Он примостился к нему на колени, а Марк обнял его,

похлопал по плечу:

– Вот когда будешь сидеть рядом с дедом, а не у него на

коленях, тогда и будешь воевать.

Вспыхнув, тот вскочил и выбежал из комнаты, а Марк

подумал, что, пожалуй, напрасно обидел внука – теперь он

уже никогда не сядет к нему на колени. «Ну что ж, – вздохнул

он, – пришло время взрослеть, и время пришло суровое».

Антония между тем позвала ужинать, и вошедший Марк видел,

что внук крутится около бабушки, а догадываясь, о чём он

просил, с усмешкой ожидал развития событий, устраиваясь к

ужину.

– Ну, бабушка?! – канючил внук.

– Сейчас ты у меня получишь вербой, – вспылила

наконец Антония. – Вояка с грязным задом!

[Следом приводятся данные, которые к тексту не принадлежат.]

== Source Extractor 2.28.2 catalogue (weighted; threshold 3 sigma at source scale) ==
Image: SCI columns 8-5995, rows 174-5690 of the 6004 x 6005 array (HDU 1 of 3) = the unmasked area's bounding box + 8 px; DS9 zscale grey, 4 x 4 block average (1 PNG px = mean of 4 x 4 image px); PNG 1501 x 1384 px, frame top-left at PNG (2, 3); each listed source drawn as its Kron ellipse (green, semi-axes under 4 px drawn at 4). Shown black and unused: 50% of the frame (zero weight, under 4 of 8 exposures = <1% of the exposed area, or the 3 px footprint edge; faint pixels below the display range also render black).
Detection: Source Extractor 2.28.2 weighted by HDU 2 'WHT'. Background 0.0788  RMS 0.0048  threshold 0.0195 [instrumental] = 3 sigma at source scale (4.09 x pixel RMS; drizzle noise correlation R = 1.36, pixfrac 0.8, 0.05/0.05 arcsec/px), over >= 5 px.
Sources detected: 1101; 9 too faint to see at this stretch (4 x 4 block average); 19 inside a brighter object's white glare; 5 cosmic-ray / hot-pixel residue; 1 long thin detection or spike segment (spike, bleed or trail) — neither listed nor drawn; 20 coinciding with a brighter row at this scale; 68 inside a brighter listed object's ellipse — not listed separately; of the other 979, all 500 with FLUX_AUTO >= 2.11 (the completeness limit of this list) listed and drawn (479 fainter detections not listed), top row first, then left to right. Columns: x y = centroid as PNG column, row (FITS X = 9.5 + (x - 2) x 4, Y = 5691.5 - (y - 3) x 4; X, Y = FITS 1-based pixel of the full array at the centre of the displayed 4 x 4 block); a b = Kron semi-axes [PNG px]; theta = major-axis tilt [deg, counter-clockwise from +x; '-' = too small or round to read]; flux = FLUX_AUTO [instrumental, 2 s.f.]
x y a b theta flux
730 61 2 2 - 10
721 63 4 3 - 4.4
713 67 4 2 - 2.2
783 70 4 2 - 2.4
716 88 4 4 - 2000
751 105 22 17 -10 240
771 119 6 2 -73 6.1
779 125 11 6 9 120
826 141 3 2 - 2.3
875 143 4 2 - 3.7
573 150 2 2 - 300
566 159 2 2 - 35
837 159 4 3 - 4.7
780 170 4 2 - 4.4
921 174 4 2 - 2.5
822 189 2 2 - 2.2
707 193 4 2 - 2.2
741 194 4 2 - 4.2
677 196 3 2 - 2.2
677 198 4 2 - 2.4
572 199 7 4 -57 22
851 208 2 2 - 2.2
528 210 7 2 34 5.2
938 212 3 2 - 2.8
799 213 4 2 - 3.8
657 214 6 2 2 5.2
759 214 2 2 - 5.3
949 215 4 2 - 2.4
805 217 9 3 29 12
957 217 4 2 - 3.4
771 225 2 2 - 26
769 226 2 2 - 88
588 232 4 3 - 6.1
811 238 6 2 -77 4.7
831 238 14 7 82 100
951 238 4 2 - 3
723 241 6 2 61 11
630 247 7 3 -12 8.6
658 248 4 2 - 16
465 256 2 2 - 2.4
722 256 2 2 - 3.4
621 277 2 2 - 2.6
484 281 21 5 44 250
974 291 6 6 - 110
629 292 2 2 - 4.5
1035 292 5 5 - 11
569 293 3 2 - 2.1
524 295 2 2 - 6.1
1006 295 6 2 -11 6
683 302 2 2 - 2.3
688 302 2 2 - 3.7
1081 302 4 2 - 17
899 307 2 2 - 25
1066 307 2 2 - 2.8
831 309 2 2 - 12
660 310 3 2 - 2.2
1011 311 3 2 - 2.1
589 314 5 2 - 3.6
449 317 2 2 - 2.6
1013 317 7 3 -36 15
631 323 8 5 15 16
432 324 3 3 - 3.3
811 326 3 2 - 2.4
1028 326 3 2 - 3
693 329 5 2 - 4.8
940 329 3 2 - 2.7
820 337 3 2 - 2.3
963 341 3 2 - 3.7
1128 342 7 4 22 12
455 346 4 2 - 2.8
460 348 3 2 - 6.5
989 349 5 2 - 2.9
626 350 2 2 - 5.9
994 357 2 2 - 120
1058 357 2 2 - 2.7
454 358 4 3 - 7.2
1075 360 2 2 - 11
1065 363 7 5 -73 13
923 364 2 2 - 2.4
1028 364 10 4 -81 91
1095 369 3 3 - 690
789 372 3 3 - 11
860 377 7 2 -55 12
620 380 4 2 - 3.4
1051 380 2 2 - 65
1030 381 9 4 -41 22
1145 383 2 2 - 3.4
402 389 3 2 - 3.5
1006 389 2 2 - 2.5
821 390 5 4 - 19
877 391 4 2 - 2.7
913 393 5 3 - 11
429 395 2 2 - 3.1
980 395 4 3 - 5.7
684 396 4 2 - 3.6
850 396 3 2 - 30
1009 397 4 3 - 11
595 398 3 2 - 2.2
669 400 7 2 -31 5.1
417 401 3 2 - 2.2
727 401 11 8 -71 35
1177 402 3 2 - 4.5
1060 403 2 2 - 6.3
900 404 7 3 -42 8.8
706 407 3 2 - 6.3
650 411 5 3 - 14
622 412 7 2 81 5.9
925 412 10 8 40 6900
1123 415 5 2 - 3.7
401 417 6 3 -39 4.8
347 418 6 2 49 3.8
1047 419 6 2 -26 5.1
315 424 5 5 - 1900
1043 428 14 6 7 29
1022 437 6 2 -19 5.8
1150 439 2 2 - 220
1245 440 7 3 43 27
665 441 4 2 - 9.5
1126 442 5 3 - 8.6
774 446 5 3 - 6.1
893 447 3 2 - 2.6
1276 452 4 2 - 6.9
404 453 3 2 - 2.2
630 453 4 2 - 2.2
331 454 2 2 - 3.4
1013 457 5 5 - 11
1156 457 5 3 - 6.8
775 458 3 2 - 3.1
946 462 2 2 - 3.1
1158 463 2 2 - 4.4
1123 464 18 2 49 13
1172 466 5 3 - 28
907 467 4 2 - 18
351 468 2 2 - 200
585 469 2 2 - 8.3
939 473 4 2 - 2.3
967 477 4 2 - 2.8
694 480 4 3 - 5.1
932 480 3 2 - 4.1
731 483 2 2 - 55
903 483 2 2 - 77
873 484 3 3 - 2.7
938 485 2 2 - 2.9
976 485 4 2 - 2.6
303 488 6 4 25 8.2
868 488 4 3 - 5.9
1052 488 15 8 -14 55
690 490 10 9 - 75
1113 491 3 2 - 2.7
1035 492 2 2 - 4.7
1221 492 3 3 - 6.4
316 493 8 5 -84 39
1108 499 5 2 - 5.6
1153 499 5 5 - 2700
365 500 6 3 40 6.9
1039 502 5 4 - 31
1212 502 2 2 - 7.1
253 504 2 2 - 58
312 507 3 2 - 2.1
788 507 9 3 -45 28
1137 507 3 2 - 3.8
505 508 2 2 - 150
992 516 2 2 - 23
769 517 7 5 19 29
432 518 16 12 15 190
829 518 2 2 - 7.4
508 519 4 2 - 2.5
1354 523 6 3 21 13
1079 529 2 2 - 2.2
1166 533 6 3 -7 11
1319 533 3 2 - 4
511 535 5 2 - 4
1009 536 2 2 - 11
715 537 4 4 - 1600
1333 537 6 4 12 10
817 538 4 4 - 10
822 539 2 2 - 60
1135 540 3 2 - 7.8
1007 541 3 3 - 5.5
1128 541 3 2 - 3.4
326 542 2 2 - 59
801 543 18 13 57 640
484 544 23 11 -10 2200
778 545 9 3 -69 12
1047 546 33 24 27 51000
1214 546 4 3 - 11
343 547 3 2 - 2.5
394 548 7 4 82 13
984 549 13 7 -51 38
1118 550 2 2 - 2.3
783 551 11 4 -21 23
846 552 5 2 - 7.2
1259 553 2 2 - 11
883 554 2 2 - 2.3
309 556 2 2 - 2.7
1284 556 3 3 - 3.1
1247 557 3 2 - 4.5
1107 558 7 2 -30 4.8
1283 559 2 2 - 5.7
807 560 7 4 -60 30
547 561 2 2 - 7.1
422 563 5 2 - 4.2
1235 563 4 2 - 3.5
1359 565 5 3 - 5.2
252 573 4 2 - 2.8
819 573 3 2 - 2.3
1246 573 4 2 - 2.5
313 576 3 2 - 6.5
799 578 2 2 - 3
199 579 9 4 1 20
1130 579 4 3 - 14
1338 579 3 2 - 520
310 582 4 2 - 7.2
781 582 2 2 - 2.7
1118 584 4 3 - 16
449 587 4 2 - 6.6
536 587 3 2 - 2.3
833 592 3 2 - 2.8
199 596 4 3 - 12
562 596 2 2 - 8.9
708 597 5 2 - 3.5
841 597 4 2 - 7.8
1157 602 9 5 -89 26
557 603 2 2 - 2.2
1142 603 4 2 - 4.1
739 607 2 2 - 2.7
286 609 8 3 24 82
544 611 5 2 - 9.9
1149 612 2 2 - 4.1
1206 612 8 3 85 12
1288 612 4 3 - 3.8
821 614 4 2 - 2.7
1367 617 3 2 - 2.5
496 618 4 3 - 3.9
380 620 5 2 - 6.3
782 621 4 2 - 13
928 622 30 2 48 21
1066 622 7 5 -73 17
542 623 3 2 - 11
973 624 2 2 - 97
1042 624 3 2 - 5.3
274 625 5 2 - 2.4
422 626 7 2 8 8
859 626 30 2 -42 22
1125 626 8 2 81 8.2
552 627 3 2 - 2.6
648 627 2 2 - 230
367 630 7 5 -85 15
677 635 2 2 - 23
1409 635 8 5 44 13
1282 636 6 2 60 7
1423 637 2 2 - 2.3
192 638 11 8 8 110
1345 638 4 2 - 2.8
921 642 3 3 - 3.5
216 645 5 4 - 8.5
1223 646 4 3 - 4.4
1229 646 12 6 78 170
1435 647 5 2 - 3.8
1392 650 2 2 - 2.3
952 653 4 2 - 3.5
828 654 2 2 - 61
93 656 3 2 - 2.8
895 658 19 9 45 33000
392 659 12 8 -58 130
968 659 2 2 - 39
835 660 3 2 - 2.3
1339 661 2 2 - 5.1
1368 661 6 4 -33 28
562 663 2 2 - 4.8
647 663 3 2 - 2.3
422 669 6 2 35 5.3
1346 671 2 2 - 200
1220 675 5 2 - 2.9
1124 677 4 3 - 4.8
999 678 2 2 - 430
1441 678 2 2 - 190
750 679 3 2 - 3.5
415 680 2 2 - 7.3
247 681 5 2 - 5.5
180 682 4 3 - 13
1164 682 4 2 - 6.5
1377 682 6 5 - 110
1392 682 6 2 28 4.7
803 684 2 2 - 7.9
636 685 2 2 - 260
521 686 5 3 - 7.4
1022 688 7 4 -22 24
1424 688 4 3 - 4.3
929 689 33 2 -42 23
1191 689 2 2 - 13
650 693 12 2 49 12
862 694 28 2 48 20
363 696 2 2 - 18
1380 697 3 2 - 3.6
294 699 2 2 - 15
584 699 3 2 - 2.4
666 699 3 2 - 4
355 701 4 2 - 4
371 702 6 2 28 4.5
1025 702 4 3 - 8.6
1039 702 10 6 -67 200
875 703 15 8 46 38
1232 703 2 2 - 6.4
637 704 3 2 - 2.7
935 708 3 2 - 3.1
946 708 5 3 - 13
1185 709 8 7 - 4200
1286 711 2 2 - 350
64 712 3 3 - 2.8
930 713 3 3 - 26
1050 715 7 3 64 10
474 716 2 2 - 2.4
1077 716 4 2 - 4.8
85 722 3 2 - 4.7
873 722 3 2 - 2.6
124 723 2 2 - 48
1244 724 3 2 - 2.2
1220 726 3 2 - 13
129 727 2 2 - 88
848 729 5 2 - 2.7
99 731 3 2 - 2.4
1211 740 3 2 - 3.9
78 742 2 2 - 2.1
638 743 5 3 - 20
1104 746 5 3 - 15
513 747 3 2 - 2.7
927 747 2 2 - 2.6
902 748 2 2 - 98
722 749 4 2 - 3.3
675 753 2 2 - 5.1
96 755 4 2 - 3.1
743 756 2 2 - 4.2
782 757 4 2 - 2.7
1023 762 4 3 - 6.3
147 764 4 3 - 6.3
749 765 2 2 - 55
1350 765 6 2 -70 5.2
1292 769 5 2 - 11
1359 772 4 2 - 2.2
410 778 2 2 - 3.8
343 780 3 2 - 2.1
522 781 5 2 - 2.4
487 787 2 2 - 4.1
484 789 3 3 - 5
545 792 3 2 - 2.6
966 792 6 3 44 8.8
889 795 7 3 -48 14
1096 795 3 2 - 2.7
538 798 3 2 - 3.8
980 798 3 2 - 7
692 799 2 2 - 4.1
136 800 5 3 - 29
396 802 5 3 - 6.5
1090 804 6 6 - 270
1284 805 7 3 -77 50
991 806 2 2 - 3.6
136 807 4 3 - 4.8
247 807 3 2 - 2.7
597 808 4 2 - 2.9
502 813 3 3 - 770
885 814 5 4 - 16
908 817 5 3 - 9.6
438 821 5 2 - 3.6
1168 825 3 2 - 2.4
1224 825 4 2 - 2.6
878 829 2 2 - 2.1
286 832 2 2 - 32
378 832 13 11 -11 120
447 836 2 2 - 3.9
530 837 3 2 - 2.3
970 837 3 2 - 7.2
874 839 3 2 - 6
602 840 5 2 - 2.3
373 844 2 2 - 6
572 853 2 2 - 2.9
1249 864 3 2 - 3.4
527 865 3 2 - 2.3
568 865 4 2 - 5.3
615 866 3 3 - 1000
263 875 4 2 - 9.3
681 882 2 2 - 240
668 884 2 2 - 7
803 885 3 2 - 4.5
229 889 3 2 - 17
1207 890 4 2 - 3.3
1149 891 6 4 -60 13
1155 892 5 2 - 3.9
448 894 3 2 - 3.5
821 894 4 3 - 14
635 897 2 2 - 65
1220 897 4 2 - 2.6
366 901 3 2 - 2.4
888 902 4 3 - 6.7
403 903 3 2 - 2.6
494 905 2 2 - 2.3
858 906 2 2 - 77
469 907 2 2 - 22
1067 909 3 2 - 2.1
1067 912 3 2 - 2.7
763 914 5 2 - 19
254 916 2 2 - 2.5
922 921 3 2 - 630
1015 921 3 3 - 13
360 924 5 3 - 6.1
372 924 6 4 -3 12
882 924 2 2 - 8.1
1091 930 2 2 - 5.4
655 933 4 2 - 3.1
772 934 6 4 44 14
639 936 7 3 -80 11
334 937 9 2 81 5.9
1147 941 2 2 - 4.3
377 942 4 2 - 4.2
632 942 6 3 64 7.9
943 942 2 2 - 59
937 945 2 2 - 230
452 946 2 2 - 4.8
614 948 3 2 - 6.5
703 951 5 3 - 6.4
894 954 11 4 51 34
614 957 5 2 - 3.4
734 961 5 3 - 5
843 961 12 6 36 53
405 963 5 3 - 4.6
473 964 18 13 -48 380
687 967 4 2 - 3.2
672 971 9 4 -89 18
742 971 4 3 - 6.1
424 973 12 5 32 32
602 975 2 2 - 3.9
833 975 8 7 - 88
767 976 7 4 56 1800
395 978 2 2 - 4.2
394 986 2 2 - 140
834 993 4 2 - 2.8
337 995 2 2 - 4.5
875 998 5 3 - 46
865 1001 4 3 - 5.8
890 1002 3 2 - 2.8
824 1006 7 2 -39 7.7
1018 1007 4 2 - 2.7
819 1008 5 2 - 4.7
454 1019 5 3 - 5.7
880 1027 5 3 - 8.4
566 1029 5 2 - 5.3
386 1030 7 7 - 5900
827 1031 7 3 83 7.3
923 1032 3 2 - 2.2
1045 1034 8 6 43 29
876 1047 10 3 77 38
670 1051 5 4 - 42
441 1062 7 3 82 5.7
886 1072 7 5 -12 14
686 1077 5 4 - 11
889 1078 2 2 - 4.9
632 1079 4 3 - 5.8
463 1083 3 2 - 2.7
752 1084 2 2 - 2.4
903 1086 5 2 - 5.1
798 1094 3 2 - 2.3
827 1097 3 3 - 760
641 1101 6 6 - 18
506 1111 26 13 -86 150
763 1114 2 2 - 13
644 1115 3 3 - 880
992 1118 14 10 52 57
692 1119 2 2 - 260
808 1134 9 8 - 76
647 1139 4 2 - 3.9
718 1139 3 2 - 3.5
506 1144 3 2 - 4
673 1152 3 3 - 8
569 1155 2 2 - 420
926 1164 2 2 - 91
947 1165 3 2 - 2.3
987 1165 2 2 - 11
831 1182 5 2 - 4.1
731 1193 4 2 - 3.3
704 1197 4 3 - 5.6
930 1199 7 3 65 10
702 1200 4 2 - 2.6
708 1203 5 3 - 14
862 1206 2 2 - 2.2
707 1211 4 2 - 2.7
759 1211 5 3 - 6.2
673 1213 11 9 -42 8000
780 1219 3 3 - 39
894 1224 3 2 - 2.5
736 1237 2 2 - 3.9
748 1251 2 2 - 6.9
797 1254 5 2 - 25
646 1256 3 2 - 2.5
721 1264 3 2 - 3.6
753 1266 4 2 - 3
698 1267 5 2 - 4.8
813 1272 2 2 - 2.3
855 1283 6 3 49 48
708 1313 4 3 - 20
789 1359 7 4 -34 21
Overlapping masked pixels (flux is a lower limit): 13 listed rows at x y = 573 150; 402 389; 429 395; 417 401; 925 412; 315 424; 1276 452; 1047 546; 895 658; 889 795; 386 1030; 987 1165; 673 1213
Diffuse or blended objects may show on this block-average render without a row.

Насупившийся Андрей хмуро уселся рядом с дедом, тут же

сказавшим серьёзно:

– Успокойся, внук. Скоро у тебя будет столько и таких

забот, что ты им не будешь рад.

При этих словах Антония тревожно оглянулась на него, а

Андрей, заметив это, перестал хмуриться, и видно было, что

ему тоже стало не по себе.

Марк был одним из немногих оставшихся в живых

старейших зилотов Декаполиса. Несмотря на то что после

установления римского господства десять городов, населённых

большей частью сирийцами, греками и другими не евреями,

имели относительную свободу от центральных еврейских

властей, ранее установившиеся связи с соседним еврейским

населением не прерывались, вопреки некоторой

отчуждённости между ними, бывшей, впрочем, всегда; всегда

же находились люди, разные по национальности: евреи,

сирийцы, финикийцы, арабы, греки, – имевшие одинаковые

взгляды, убеждения и цели, особенно после захвата страны

Римом. Принципы Иуды Гавлонита – прозвище,

произошедшее от места Гавлан, – утверждавшие абсолютное

равенство, были выработаны задолго до него в этой местности,

пёстрой по национальному составу населения; причём и само

название провинции, родившей основателя движения зилотов,

– Галилея языческая, соответствовало этому обстоятельству.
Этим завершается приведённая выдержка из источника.